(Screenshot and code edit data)
========

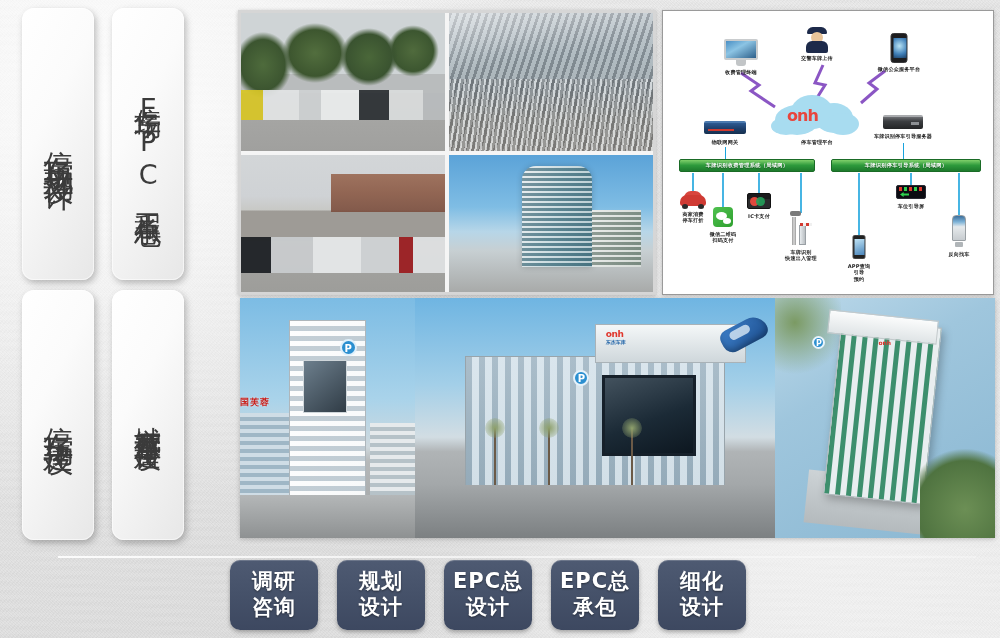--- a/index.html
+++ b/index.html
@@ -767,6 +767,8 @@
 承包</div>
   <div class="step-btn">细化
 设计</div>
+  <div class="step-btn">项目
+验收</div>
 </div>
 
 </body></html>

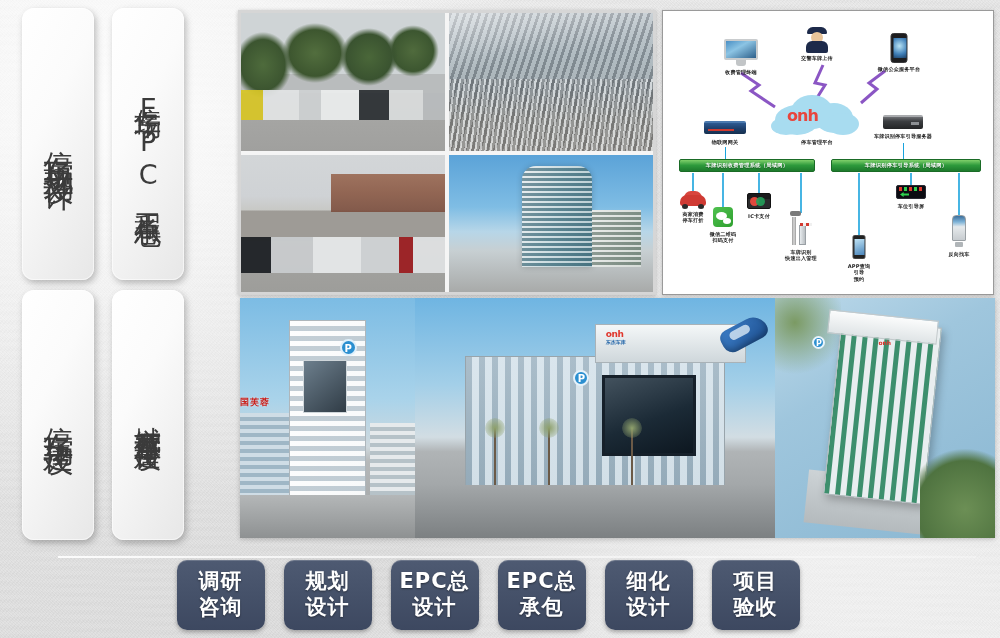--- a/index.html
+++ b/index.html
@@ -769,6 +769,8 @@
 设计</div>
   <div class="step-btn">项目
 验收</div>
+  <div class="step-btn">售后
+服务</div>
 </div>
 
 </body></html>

========

> _Brief_: Copy out each line of the entries above that holds "step".

> _Exercise solution_:
   <div class="step-btn">细化
+  <div class="step-btn">项目
   <div class="step-btn">项目
+  <div class="step-btn">售后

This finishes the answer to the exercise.